Monthly Archives: April 2007

You Might As Well Sue: Dorothy Parker Collections, Legal Infractions

Via Dear Author, this Dorothy Parker news:

Starting July 17, 2007, Penguin will be in court to defend itself from allegations of copyright infringement by Stuart Silverstein. For anyone not familiar with how slowly the wheels of justice churn, Silverstein’s case is illlustrative. The story begins in 1994 when Silverstein shopped around a compilation of 122 Dorothy Parker poems, many of which had never been included in book form.

He brought the collection to Penguin and was offered $2,000 for an advance. Silverstein declined and eventually published the collection, NOT MUCH FUN: The Lost Poems of Dorothy Parker through Scribner. In 1999, Penguin released, Dorothy Parker: Complete Poems in 1999, which was essentially a “comma by comma” copy of Silverstein’s work. The Penguin editor admitted that she copied Silverstein’s book and cut and pasted the poems into Complete Poems.
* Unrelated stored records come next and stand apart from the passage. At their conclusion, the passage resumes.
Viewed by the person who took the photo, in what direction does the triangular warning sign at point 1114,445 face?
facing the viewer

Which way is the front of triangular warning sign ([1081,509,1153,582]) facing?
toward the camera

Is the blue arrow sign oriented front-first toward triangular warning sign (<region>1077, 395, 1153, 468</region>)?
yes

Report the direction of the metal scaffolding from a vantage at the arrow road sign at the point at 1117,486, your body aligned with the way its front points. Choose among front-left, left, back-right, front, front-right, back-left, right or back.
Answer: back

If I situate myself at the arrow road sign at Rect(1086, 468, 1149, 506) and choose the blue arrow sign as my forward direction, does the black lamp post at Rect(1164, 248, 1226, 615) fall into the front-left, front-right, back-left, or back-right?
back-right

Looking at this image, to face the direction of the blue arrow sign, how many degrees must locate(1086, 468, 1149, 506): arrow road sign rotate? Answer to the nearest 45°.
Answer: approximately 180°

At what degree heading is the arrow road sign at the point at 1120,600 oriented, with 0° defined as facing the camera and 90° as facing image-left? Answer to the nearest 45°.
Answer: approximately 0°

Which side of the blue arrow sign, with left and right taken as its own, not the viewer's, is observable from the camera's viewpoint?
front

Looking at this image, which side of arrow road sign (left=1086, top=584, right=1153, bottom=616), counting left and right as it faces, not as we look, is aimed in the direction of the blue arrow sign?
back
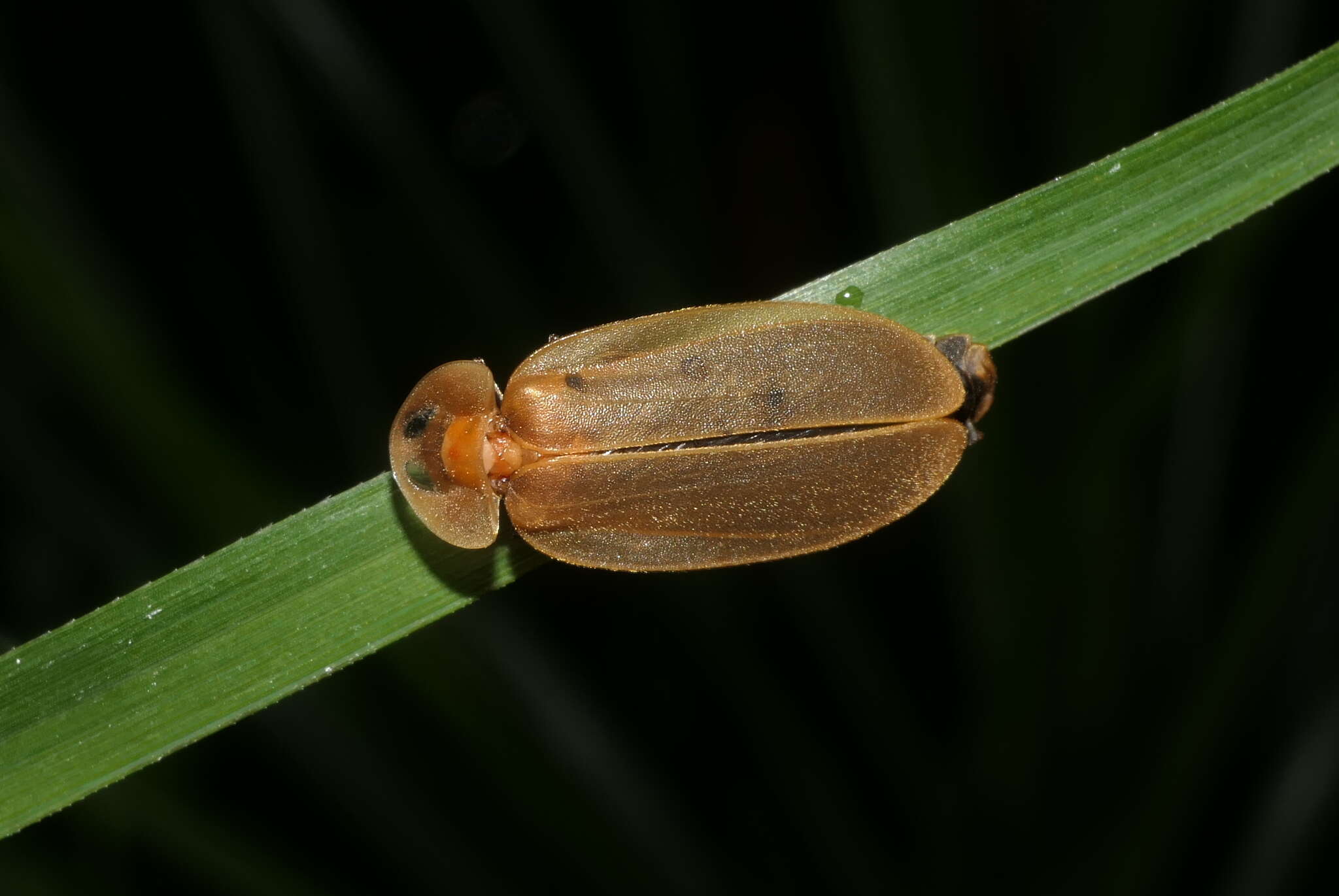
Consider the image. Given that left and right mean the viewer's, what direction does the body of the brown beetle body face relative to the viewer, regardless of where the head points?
facing to the left of the viewer
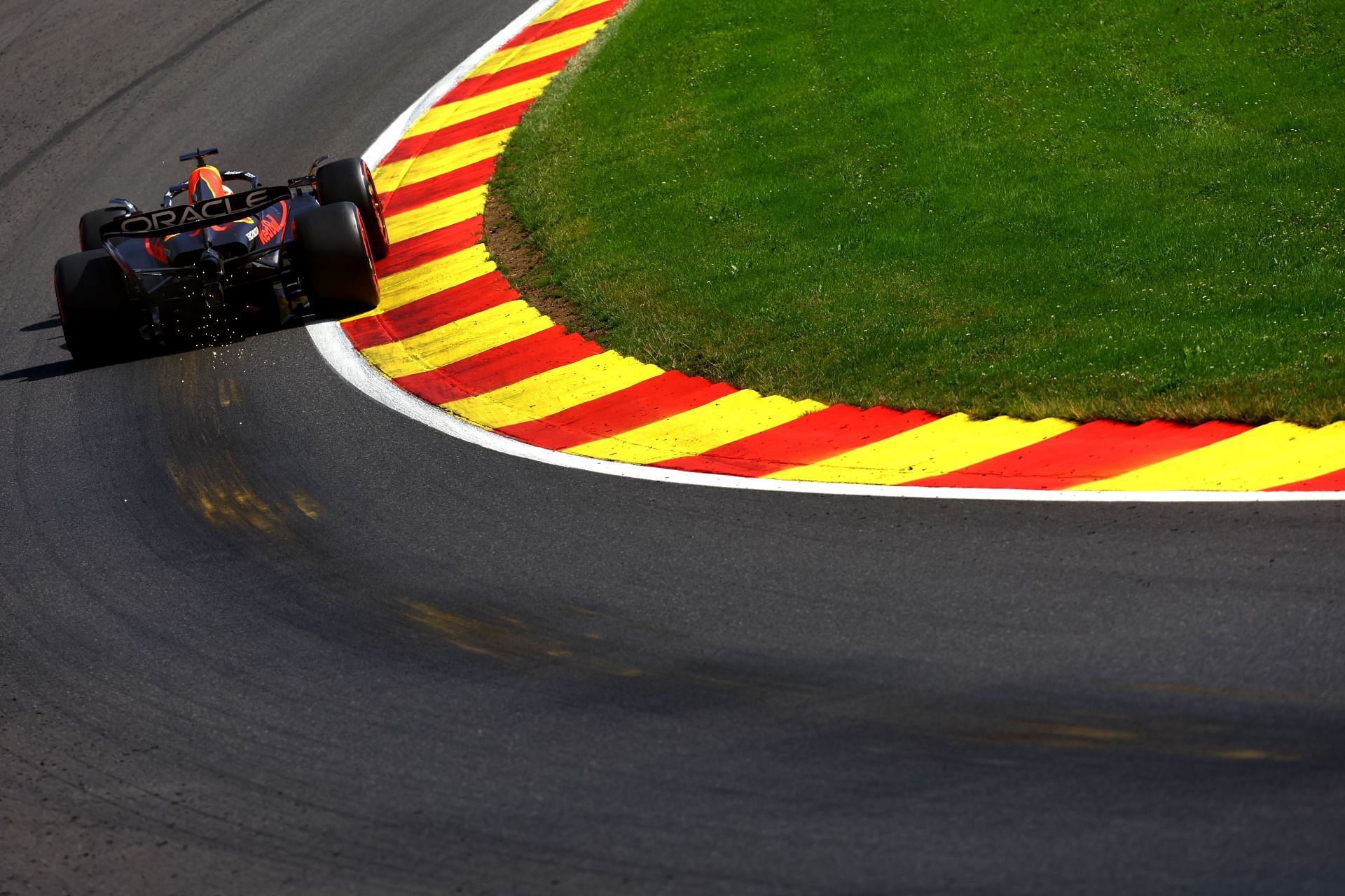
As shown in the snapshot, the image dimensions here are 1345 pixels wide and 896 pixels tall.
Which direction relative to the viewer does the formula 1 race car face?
away from the camera
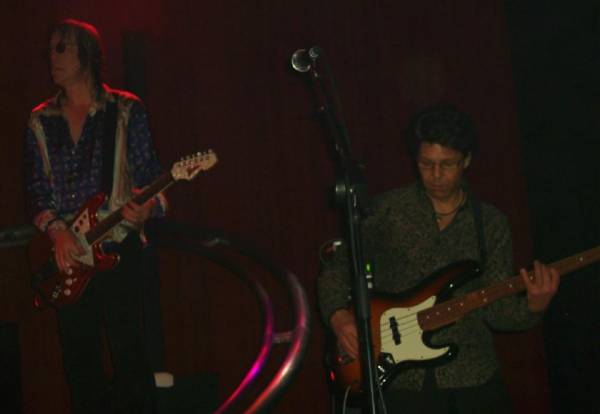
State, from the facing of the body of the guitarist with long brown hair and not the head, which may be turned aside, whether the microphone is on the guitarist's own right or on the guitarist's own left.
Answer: on the guitarist's own left

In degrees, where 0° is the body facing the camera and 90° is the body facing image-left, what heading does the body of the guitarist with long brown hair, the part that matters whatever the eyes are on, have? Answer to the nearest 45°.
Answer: approximately 45°

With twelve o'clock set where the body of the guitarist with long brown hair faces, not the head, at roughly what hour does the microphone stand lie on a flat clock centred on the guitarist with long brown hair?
The microphone stand is roughly at 10 o'clock from the guitarist with long brown hair.
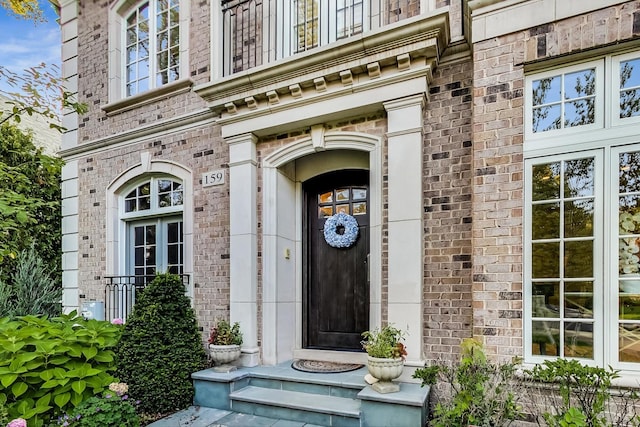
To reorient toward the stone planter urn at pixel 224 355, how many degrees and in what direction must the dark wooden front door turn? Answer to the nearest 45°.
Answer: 0° — it already faces it

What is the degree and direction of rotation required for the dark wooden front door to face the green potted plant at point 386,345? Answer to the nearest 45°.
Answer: approximately 45° to its left

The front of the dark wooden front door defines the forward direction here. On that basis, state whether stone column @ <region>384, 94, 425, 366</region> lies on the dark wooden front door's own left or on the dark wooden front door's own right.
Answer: on the dark wooden front door's own left

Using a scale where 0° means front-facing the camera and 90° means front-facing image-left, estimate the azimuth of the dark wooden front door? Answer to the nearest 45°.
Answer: approximately 45°

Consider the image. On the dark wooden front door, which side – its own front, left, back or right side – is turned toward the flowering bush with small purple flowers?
front

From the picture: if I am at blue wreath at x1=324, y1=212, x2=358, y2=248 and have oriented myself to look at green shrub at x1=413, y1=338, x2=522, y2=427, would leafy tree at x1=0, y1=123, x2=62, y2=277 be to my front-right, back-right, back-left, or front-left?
back-right

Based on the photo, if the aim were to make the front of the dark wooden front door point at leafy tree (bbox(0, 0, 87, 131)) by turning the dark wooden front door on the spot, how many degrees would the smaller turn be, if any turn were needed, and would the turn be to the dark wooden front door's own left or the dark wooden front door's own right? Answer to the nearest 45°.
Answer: approximately 45° to the dark wooden front door's own right

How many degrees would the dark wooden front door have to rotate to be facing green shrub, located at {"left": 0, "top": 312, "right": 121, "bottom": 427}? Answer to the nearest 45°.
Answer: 0° — it already faces it

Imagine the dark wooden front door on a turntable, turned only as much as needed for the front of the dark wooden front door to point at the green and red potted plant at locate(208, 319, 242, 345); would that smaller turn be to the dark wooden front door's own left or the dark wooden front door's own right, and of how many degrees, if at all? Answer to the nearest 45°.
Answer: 0° — it already faces it
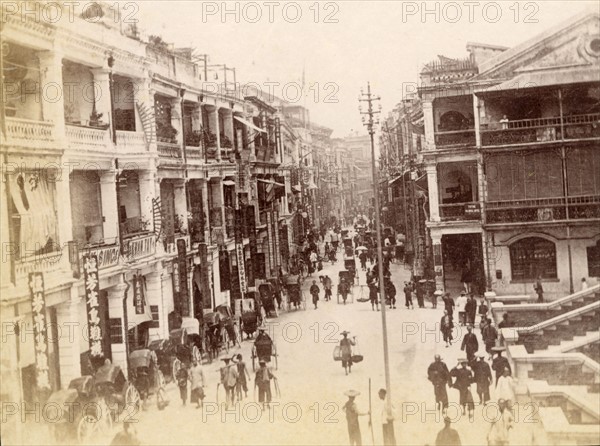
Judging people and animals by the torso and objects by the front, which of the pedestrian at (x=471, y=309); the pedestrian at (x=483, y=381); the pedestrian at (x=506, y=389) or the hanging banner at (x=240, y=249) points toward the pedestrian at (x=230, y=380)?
the hanging banner

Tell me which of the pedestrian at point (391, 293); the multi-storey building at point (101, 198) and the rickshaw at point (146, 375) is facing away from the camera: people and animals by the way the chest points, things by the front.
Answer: the pedestrian

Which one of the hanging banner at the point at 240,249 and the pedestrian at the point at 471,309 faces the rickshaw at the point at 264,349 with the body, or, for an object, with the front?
the hanging banner
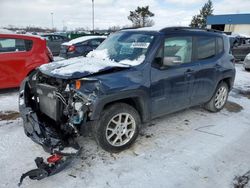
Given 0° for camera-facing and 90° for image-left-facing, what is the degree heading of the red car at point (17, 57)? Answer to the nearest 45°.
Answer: approximately 90°

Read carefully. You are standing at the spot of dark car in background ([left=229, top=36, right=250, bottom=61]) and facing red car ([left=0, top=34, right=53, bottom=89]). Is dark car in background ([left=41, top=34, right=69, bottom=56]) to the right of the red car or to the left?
right

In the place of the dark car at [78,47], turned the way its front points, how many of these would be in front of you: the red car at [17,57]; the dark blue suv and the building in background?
1

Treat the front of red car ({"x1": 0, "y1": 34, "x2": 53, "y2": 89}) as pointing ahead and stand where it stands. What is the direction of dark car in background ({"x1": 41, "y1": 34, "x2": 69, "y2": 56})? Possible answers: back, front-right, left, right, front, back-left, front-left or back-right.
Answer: right

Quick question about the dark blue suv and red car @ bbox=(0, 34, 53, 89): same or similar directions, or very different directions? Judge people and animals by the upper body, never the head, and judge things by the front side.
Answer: same or similar directions

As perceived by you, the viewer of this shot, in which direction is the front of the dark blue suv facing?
facing the viewer and to the left of the viewer

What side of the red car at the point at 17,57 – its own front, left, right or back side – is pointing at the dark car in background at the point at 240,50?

Silverstein filed suit and it has gone round and round (all the way to the 2nd Circuit Court of Appeal) and is now set for trial. The basis of the dispute is whether the compilation by Silverstein contains enough creativity to deserve a copyright.

When I’m less sleepy, I will see what Kevin Fitzpatrick at the Dorothy Parker Society has to say about this. (Their site’s looking really nice these days. If you live in or are visiting New York and haven’t taken Fitzpatrick’s Algonquin Round Table walking tour—do!) Anyone else know more?

April Fool? For Poetry, a Slightly Pouty Times Correction

In today’s Times:

An essay on March 11 about poetry in The New Yorker magazine referred imprecisely to the poet W. S. Merwin. While he was indeed a special Bicentennial consultant in poetry to the Library of Congress for 1999-2000, a position some consider tantamount to that of a poet laureate, he has not been United States poet laureate.

The essay also misspelled the surname of another poet at one point. He is J. D. McClatchy, not McLatchy. (Go to Article)

Aside to Regret the Error: “at one point”? And “The essay … misspelled”? As Charlton Heston likes to say, essays don’t misspell people, people misspell people. Is this the paper o’ record or a high school Hamlet paper?